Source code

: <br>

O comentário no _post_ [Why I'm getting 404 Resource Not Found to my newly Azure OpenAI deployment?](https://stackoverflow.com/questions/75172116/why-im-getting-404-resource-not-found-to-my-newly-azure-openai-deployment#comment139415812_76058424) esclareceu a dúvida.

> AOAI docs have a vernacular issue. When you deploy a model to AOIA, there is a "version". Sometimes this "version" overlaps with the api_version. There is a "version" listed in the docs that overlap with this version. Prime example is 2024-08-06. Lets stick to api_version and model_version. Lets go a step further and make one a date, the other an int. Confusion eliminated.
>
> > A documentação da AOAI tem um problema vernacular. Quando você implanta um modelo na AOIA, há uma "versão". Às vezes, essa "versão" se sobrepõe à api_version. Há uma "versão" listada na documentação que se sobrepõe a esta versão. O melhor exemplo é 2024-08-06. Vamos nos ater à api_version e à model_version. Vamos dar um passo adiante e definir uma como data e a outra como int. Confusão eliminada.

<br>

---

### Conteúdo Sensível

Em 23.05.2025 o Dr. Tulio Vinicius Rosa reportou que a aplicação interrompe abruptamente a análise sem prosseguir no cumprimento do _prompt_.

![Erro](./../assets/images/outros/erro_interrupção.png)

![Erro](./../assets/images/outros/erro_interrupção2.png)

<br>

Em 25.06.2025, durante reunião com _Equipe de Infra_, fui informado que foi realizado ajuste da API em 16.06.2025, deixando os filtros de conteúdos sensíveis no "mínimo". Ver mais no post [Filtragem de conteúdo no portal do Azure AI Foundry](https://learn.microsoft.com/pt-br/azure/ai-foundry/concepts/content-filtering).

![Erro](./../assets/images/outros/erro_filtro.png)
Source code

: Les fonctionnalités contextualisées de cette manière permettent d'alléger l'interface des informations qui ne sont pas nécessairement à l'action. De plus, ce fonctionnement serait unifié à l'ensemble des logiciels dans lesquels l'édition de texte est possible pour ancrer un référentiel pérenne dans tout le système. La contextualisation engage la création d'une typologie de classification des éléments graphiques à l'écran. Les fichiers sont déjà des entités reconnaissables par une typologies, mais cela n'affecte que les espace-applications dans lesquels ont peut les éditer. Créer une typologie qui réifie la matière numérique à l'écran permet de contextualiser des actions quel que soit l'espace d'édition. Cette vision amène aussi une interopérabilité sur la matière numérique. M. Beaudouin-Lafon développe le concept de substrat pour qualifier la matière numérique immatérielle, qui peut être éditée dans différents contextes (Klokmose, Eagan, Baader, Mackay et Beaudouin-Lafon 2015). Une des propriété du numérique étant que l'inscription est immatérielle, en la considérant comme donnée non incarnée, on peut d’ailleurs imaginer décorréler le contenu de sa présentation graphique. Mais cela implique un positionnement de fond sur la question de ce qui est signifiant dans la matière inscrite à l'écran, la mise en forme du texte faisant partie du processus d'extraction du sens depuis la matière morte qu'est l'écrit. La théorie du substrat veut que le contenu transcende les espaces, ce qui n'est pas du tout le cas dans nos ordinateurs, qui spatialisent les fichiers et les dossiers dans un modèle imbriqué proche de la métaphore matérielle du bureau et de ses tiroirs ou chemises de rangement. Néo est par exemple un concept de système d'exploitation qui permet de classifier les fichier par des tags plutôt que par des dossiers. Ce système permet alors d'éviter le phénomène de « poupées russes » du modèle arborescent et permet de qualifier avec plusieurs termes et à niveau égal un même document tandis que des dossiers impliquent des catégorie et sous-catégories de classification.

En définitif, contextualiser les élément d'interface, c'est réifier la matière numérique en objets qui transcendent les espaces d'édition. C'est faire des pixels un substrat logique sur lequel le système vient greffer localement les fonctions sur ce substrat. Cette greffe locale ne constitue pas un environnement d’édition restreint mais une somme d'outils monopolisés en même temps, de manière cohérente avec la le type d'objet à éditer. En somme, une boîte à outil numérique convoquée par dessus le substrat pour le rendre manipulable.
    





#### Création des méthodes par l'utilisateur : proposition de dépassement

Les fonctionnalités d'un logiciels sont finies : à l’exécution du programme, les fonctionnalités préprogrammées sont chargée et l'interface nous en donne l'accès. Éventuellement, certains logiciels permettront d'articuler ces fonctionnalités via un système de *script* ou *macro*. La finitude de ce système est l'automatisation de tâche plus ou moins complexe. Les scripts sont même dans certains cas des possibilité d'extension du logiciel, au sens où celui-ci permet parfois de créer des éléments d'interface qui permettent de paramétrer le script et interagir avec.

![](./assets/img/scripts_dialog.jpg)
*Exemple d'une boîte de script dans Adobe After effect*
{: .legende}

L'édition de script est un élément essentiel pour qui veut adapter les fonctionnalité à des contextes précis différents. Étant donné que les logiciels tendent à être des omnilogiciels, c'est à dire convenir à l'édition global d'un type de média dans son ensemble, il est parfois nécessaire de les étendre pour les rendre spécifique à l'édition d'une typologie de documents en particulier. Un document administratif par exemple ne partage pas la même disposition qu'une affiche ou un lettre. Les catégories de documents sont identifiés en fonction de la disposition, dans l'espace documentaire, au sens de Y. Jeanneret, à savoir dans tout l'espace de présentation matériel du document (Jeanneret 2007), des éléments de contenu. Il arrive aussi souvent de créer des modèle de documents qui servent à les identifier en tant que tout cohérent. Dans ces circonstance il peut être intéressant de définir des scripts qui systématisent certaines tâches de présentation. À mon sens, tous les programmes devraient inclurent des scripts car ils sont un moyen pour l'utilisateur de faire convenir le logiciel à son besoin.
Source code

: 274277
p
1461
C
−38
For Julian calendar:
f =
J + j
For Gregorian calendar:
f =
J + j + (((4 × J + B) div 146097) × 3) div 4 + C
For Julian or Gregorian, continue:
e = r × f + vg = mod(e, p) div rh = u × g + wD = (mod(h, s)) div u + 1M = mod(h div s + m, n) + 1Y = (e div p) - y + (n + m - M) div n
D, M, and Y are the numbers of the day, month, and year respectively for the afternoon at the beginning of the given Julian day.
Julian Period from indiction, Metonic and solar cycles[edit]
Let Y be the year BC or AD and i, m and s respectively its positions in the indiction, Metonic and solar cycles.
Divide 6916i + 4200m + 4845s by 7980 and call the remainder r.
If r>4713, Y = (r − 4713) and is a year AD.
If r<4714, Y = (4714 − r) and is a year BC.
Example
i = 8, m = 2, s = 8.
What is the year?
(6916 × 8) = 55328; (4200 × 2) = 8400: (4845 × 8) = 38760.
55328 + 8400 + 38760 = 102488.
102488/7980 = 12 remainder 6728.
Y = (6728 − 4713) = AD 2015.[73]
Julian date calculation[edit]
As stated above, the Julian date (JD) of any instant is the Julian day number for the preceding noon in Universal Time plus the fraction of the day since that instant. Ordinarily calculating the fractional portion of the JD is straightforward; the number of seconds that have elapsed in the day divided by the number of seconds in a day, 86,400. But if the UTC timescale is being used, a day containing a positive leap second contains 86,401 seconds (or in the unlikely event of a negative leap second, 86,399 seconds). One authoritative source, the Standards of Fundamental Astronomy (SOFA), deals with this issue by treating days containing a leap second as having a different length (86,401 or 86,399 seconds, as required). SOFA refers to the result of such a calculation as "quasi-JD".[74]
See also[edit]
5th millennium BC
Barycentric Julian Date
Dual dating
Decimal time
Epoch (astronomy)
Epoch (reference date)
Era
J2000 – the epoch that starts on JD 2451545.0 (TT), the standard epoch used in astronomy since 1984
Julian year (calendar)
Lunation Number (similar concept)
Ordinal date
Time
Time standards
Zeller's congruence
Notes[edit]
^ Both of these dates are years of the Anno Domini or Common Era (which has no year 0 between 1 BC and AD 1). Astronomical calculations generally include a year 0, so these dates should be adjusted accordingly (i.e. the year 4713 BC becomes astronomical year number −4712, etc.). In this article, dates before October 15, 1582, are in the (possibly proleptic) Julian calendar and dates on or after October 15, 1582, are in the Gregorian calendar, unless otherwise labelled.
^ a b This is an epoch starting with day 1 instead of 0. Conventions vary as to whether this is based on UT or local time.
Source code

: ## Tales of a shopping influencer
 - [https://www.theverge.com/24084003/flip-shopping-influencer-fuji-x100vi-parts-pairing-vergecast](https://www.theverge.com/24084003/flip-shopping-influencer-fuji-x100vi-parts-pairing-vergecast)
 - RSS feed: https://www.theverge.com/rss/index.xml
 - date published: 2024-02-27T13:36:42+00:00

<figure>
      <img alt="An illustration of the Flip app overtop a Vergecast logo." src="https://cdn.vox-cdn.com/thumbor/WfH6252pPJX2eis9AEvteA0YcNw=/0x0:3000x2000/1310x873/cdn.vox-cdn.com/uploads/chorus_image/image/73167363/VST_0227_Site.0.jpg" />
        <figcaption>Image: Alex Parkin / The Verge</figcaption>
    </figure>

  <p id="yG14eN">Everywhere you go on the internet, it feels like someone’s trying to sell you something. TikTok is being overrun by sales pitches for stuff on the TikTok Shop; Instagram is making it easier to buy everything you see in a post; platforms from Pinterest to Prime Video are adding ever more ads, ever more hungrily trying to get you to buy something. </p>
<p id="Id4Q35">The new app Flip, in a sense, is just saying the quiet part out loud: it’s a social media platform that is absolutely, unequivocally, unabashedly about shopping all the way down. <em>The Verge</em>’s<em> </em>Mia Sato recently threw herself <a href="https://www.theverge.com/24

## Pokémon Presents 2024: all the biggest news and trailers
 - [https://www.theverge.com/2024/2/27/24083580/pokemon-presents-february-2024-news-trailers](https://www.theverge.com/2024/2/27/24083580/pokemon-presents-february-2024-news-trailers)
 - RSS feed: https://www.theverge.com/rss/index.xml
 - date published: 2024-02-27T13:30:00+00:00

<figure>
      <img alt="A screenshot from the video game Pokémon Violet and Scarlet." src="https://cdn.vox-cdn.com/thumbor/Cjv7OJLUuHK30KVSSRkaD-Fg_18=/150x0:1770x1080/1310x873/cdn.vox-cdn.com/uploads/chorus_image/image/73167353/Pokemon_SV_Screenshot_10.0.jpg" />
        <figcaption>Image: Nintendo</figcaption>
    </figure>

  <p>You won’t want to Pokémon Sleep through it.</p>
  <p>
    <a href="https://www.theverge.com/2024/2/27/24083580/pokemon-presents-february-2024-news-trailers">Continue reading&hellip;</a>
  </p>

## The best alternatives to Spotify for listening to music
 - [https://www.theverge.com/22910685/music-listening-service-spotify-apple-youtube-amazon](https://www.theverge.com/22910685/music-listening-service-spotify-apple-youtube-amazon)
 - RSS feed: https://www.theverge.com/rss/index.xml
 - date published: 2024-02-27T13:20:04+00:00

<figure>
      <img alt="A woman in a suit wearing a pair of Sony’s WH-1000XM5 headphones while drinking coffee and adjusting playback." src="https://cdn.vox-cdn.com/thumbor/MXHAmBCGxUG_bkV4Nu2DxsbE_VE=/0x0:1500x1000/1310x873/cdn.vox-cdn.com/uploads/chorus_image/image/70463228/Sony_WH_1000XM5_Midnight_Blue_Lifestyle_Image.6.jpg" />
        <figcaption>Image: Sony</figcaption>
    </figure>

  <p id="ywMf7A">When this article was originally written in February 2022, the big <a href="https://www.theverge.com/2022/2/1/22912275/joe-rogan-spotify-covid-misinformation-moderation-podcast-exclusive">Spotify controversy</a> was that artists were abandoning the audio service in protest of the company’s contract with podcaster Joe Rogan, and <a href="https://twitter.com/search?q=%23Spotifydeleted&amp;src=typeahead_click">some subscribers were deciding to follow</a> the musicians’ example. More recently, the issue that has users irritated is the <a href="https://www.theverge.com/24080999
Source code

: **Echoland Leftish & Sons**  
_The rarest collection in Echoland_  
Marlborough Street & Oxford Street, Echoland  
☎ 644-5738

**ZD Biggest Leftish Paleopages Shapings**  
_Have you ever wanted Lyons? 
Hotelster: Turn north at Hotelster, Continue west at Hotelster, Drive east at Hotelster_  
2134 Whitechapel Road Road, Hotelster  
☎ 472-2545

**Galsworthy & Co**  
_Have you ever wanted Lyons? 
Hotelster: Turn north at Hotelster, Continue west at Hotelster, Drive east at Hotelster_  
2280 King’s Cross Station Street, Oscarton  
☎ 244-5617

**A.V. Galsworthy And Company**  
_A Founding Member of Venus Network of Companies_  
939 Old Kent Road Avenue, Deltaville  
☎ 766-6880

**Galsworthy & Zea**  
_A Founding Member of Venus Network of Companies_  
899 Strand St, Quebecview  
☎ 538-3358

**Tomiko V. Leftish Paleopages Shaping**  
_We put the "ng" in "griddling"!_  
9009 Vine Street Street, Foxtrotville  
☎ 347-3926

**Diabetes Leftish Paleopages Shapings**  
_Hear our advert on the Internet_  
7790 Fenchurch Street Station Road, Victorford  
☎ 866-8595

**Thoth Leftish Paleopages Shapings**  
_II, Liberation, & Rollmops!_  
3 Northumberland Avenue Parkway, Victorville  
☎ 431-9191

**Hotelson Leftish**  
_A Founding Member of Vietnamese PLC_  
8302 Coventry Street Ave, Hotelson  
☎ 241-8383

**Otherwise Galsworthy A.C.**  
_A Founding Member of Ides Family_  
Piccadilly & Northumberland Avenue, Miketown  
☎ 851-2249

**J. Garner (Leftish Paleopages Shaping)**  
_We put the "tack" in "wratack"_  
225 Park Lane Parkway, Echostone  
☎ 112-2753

▶ _Task description_
Swap "esclareceu" for "resolveu" in the lines from the start of the rows through the line containing "O comentário no". Reproduce only those lines, with nothing else altered.

▶ _Answer_
Source code

: <br>

O comentário no _post_ [Why I'm getting 404 Resource Not Found to my newly Azure OpenAI deployment?](https://stackoverflow.com/questions/75172116/why-im-getting-404-resource-not-found-to-my-newly-azure-openai-deployment#comment139415812_76058424) resolveu a dúvida.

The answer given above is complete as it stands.